▸ **TO DO**:
Answer with a bare number: the count of lines in the records below that have the word "More".

------ RECORDS FOR THE EXERCISE

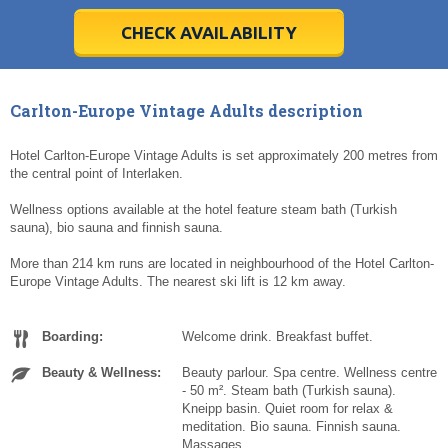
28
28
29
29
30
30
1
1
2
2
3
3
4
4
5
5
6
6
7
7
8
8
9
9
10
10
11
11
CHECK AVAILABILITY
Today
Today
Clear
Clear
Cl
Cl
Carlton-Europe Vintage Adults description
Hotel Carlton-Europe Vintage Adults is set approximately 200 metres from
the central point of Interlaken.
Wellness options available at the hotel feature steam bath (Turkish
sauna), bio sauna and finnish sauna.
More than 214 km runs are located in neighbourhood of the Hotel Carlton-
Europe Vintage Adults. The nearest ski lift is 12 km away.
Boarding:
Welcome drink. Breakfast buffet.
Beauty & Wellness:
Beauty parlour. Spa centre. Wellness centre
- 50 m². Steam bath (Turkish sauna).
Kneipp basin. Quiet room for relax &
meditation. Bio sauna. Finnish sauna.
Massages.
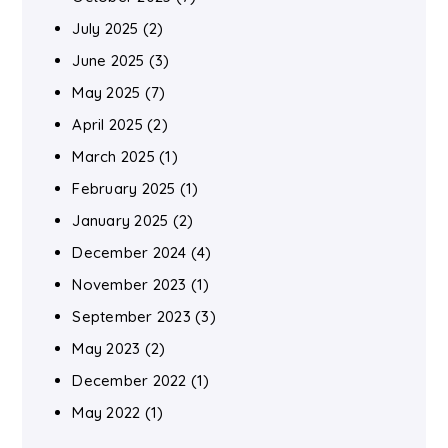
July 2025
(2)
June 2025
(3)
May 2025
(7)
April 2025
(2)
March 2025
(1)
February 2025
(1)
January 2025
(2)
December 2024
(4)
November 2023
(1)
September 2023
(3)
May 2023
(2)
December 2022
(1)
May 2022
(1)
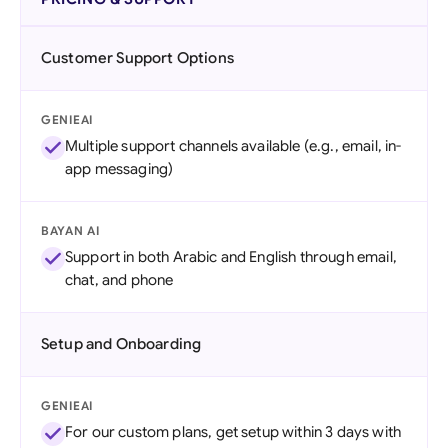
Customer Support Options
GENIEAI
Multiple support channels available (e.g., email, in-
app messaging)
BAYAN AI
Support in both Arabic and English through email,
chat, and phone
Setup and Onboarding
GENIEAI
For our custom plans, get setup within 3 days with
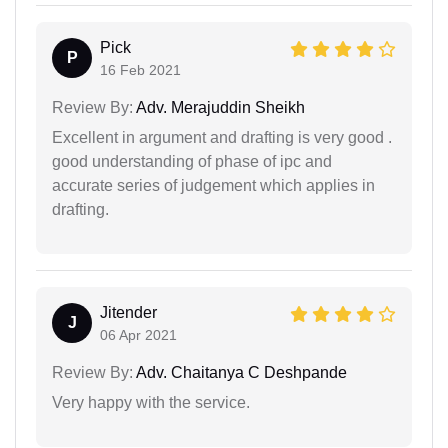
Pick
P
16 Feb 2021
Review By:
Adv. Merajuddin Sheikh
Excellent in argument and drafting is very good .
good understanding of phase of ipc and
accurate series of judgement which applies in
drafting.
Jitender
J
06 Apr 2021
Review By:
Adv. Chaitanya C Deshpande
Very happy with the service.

------------
------ RECORDS FOR THE EXERCISE

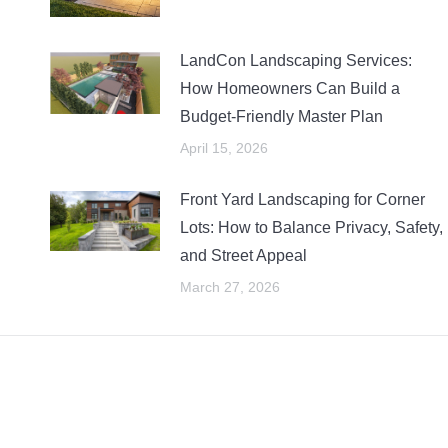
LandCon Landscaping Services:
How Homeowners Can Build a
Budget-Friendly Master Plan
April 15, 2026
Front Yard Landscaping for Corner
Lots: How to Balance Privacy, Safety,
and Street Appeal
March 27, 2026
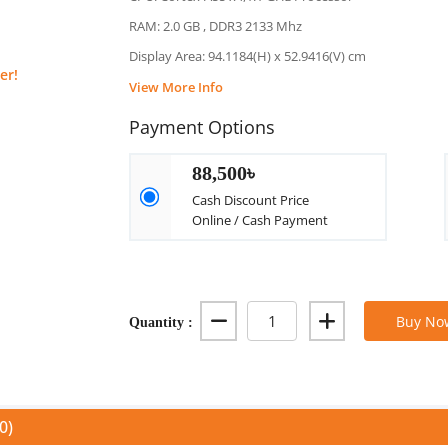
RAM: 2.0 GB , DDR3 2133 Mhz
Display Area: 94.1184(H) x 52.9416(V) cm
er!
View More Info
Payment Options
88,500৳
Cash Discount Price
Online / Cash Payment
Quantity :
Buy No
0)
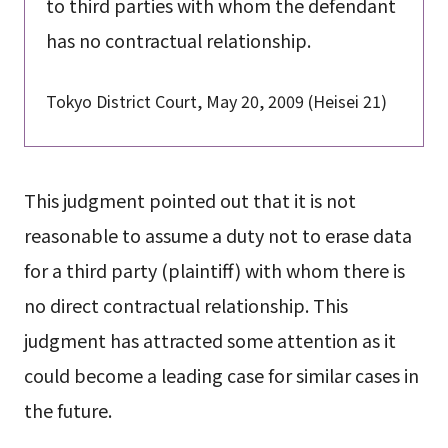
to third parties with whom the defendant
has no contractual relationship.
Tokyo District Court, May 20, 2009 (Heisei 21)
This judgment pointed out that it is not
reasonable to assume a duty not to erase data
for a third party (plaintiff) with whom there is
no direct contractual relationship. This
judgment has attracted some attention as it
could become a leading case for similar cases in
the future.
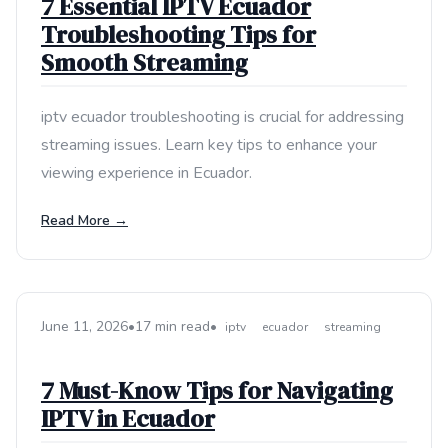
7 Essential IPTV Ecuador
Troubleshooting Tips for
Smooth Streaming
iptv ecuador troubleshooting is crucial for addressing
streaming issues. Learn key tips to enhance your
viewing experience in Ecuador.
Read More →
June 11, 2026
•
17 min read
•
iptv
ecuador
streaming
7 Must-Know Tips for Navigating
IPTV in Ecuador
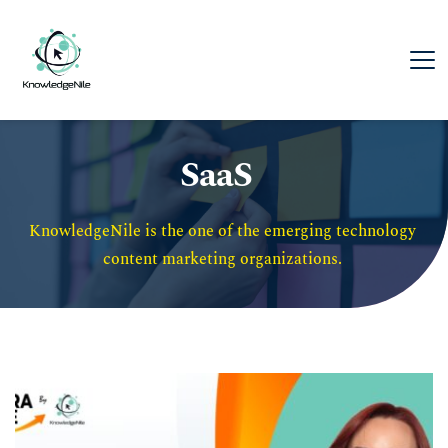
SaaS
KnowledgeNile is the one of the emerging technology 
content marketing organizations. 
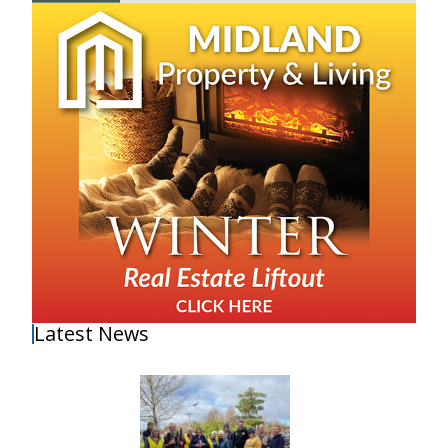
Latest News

------------

▸ **COMPLETED TASK**:
3